Ralph Vaughan Williams in 1913

Four Hymns, set to music for tenor voice with the accompaniment of pianoforte and viola obbligato, is a liturgical song cycle composed by Ralph Vaughan Williams.

==Composition==
Following the composition of Five Mystical Songs in 1911, Vaughan Williams began to compose a smaller scale piece, which was completed in 1914. However, World War I delayed the presentation of the song cycle until 1920. In setting the four hymns to music, Vaughan Williams chose poems by Jeremy Taylor, Isaac Watts, Richard Crashaw, and Robert Bridges (a translation from the Greek).

The cycle is sometimes called Four Hymns for Tenor and Strings and performed in an orchestrated version with a string orchestra replacing the piano part.

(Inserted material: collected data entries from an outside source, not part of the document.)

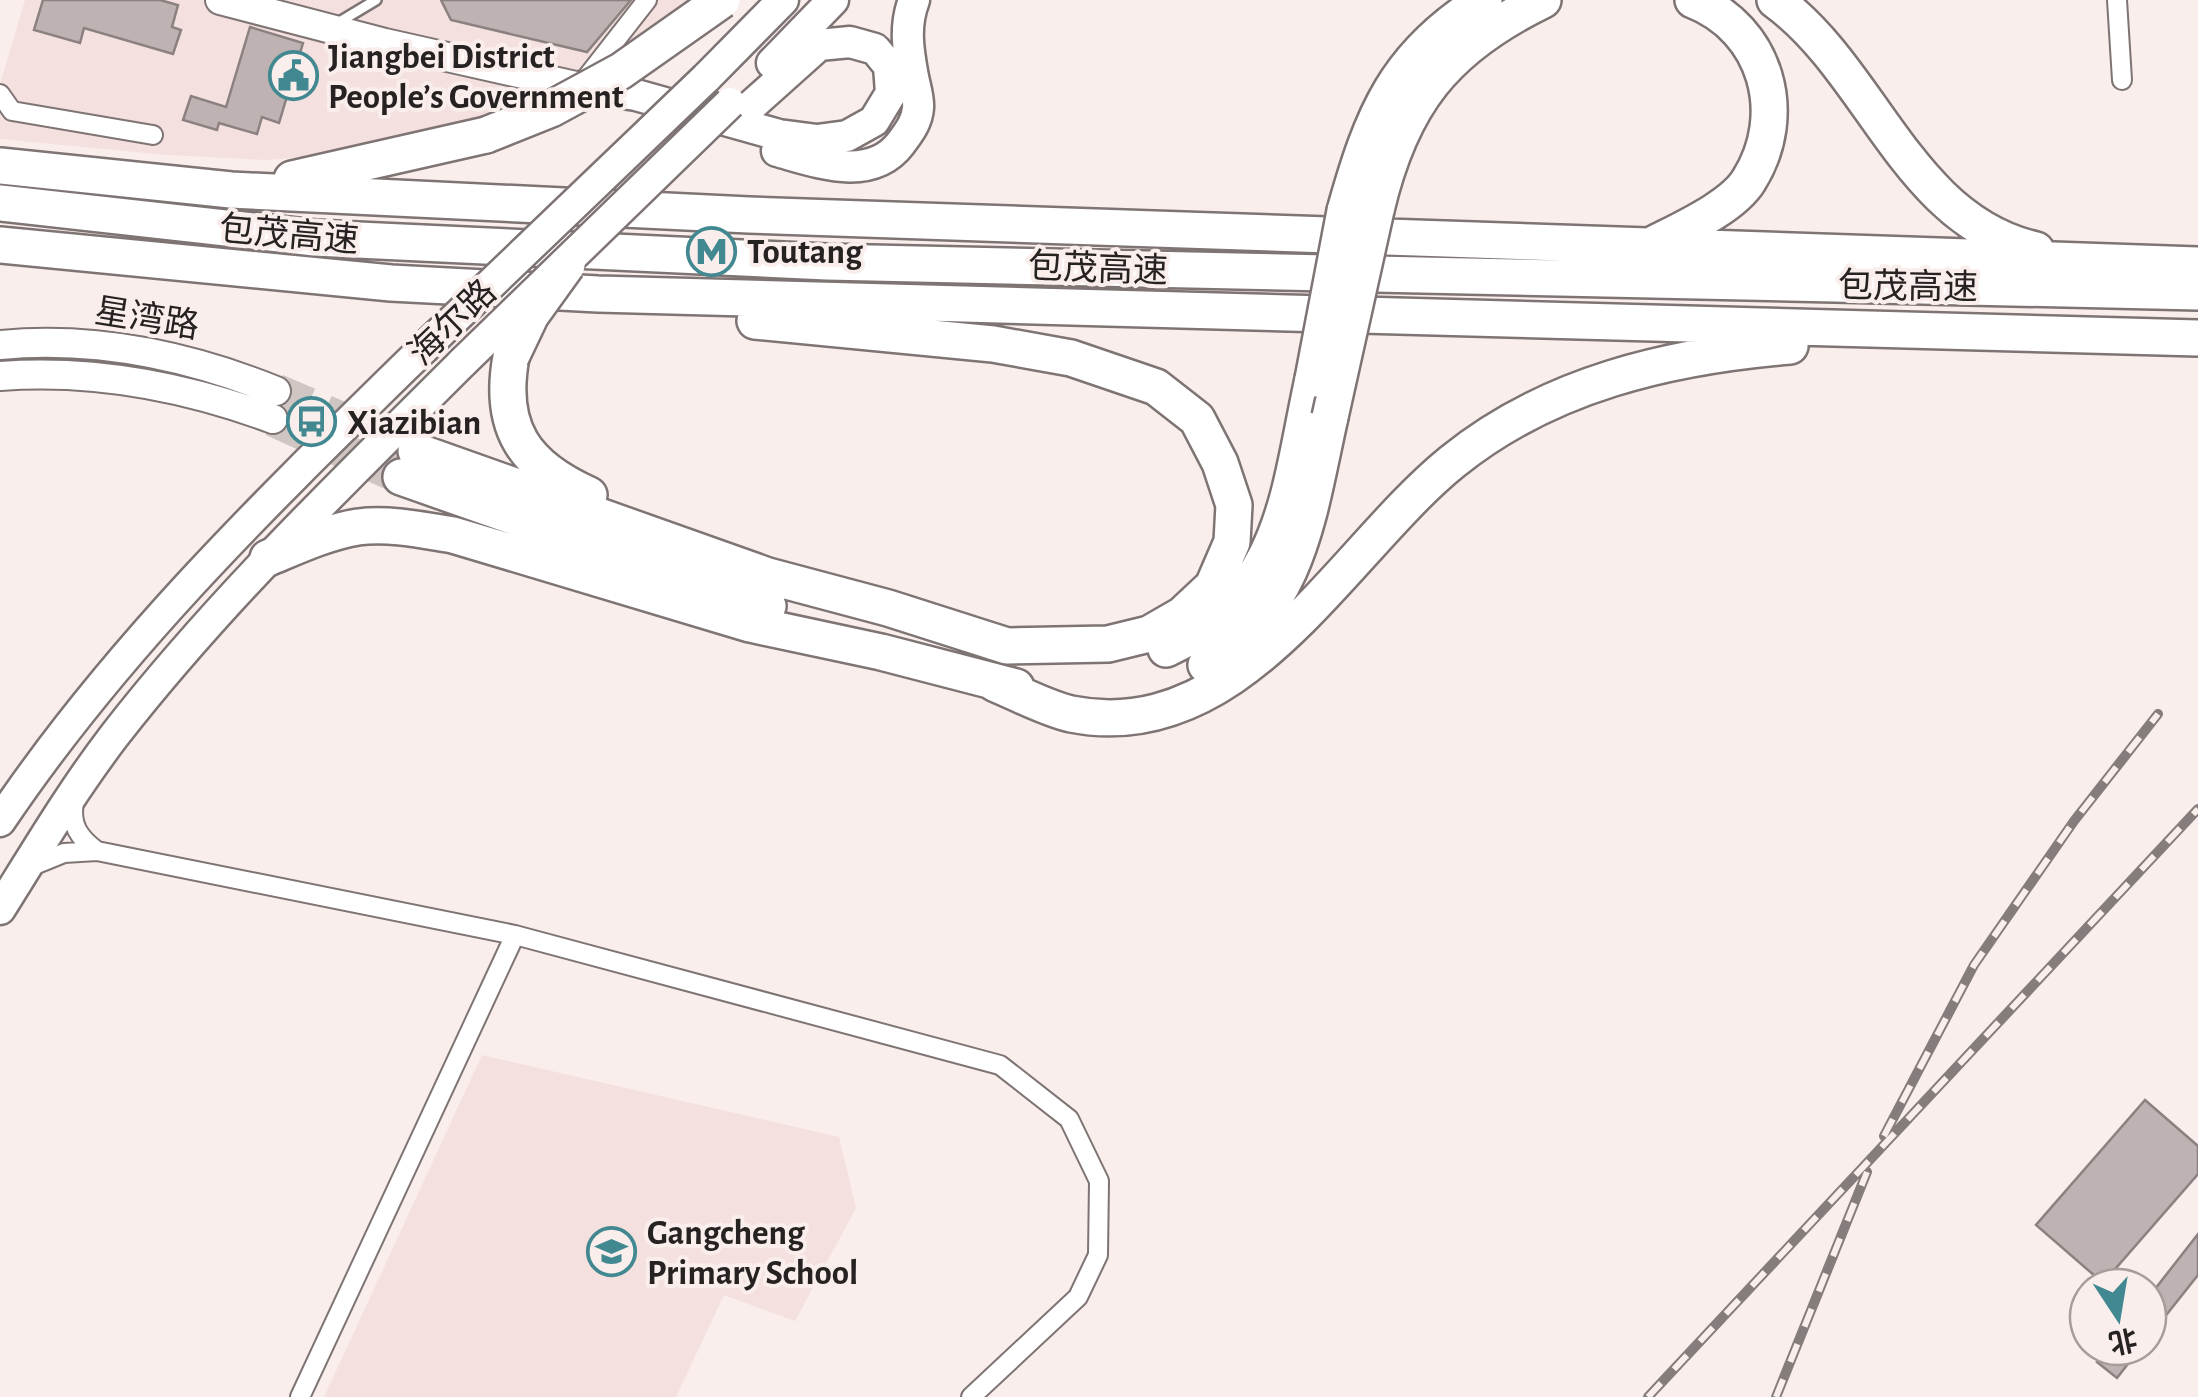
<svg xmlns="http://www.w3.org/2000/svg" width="2198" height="1397" font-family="'Alegreya Sans','Noto Sans SC',sans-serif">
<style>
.built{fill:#f4e0de}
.building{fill:#beb3b2;stroke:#8a8180;stroke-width:2.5}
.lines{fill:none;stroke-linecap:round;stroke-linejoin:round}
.highway-tunnel{stroke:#cfc5c3;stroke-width:35;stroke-dasharray:35 18;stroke-linecap:butt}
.lane-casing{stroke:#7e7473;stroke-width:14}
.street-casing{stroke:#7e7473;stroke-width:22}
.secondary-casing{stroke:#7e7473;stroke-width:32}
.primary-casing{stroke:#7e7473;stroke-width:35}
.highway-casing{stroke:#7e7473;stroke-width:40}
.lane{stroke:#fff;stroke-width:9}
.street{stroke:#fff;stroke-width:18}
.secondary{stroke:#fff;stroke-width:28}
.primary{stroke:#fff;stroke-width:30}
.highway{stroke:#fff;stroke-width:35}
.rail-casing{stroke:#857d7c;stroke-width:10}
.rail{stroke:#f9eeec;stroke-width:6;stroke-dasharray:19;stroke-linecap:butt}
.primary-bridge-casing{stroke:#7e7473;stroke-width:35;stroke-linecap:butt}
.highway-bridge-casing{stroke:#7e7473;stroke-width:40;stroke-linecap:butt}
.primary-bridge{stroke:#fff;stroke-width:30}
.highway-bridge{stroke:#fff;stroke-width:35}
.labels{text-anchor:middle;stroke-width:8;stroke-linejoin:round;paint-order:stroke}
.poi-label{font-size:35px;font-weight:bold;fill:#262221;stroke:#f9eeec;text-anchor:start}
.street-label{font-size:35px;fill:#262221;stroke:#f9eeec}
</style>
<rect width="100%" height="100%" fill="#f9eeec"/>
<!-- built -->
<path class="built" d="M25,0h678l-103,68 -88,42 -108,31 -77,14 -61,5 -99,-5 -167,-16v-55z
M482,1055l357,82 17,71 -61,113 -71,-26 -48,102h-352z"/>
<!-- building -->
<path class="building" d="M43,0h117l18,5 -6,22 9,3 -8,24 -89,-26 -4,15 -46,-13z
M441,0h190l-44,52 -136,-32z
M250,27l53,16 -24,80 -17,-6 -5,17 -38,-11 -2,7 -34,-10 8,-24 35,11z
M2145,1100l53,46v28l-95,109 -67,-58z
M2198,1234v41l-50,63v-40z
M2109,1347h32l-24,31 -20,-16z"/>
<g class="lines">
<!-- highway-tunnel -->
<path class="highway-tunnel" d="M276,391l139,60
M273,419l128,58"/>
<defs>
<path id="lane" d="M336,24l40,-24"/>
<path id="street" d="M2117,0l5,80
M583,82l64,-82
M0,94l12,17 141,24
M74,802c-4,23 5,36 23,49
M32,866l32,-13 33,-2 418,84 485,130 69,54 30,62 -1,74 -20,42 -107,100
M300,1397l215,-462"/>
<path id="secondary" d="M220,0l165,43 195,44
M0,345c96,-9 187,10 276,46
M0,376c95,-7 184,10 273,43"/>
<path id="primary" d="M772,63l61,-63
M706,78l77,-78
M580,87l56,8 143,40 38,5 30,-4 27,-15 17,-28 -2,-27 -14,-17 -25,-7 -31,3 -77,69
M777,151c40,11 94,32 124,-8 8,-11 16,-21 17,-35 1,-9 -3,-21 -5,-31 -5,-27 -9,-51 1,-77
M0,821c119,-177 272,-324 424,-473
M0,909c37,-59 72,-118 114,-173 105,-135 228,-253 349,-374"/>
<path id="highway" d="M1775,0c98,71 132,221 261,250
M0,166l231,24 518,25 1449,50
M292,179l194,-44
M0,203l315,35 512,24 1371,30
M1376,210c25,-107 69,-162 167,-210
M1345,211c27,-96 50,-156 139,-211
M1654,244c27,-14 79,-37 95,-64 41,-65 18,-151 -56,-180
M0,245l391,38 207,11 1600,44
M511,357c-13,71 13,109 78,138
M416,451l352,125 120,32 119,38 101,-2 41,-10 33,-19 31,-29 19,-44 2,-37 -14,-42 -23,-44 -41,-32 -85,-29 -78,-14 -238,-23
M401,477l367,129
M268,558c29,-12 59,-26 90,-31 32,-4 64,3 95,8l297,89 131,28 135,35
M1166,649c120,-55 122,-156 147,-270
M1206,665c94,-57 102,-150 124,-248
M994,683c24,10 51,25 77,31 170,34 270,-162 381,-252 96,-78 217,-106 338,-116"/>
</defs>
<!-- lane casing -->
<use href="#lane" class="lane-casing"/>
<!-- street casing -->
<use href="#street" class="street-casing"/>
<!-- secondary casing -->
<use href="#secondary" class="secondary-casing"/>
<!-- primary casing -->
<use href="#primary" class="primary-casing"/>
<!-- highway casing -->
<use href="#highway" class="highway-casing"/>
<!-- lane -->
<use href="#lane" class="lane"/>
<!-- street -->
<use href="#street" class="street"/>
<!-- secondary -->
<use href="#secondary" class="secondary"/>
<!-- primary -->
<use href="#primary" class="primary"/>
<!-- highway -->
<use href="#highway" class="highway"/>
<defs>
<path id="rail" d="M1884,1136l90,-171 100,-144 84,-107
M1648,1397l550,-588
M1776,1397l91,-225"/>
</defs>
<!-- rail casing -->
<use href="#rail" class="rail-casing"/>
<!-- rail -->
<use href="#rail" class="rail"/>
<defs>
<path id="primary-bridge" d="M424,348l282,-270
M463,362l267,-259"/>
<path id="highway-bridge" d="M486,135l65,-26 70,-38 101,-71
M511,357l20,-42 36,-50
M1313,379l32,-168
M1330,417l46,-207"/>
</defs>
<!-- primary-bridge casing -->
<use href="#primary-bridge" class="primary-bridge-casing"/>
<!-- highway-bridge casing -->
<use href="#highway-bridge" class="highway-bridge-casing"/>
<!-- primary-bridge -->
<use href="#primary-bridge" class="primary-bridge"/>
<!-- highway-bridge -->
<use href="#highway-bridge" class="highway-bridge"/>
</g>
<!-- icons -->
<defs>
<symbol id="civic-ring" viewBox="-11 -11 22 22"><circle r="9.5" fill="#f9eeec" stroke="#428891" stroke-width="1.5"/><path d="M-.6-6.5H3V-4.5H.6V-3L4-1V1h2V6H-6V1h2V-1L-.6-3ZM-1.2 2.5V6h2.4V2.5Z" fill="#428891"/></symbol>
<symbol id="metro-ring" viewBox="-11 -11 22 22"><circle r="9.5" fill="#f9eeec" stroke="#428891" stroke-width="1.5"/><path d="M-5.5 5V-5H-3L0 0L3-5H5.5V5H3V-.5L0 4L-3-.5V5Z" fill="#428891"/></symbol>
<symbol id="bus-ring" viewBox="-11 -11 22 22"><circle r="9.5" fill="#f9eeec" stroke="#428891" stroke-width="1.5"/><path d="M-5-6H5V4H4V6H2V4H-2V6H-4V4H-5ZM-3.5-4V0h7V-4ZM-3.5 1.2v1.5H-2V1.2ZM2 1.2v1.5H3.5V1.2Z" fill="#428891"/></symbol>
<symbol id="school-ring" viewBox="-11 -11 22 22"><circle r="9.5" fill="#f9eeec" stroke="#428891" stroke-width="1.5"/><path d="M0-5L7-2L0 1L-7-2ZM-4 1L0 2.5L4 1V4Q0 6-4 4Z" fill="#428891"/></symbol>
</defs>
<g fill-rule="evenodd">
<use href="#civic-ring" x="266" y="48" width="55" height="55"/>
<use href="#metro-ring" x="684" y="224" width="55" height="55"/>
<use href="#bus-ring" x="284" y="394" width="55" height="55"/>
<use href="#school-ring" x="584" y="1224" width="55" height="55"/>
</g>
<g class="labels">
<!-- poi labels -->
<g class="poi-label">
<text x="328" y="68">Jiangbei District<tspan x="328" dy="40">People’s Government</tspan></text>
<text x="747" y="263">Toutang</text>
<text x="347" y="434">Xiazibian</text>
<text x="647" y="1244">Gangcheng<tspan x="647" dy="40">Primary School</tspan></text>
</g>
<!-- street labels -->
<g class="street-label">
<text transform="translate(289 234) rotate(5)" y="12">包茂高速</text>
<text transform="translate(1098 268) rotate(2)" y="12">包茂高速</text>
<text transform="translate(1908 286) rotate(1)" y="12">包茂高速</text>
<text transform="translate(147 318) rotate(9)" y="12">星湾路</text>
<text transform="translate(452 322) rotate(-44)" y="12">海尔路</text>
</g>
</g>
<!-- north arrow -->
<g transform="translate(2118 1317) rotate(168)"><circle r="48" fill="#f9eeec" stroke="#a59c9b" stroke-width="2.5"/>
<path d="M0-8L18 38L0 25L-18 38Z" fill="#428891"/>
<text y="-15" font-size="28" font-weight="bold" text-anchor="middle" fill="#262221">北</text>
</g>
</svg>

This version remains unpublished, but a manuscript in the composer's hand shows that he had completed an arrangement for string quartet, extracting Violin I, Violin II, and Cello parts from the original piano part.

==Hymns==
The hymns are

1. "Lord, Come Away!" – Penned by Jeremy Taylor, it is notable for shifts in dynamics relative to the poetic content.
2. "Who is this fair one?" – Written by Isaac Watts, it features notable interplay between the solo tenor and solo viola, the two instruments communicating.
3. "Come Love, Come Lord" – Written by Richard Crashaw, it is among the shortest in the cycle and perhaps the most mysterious.
4. "Evening Hymn" – Translated from the Greek by Robert Bridges, it is a contrapuntal composition, and features two themes, the viola and tenor melody with the bell-like basso ostinato accompaniment.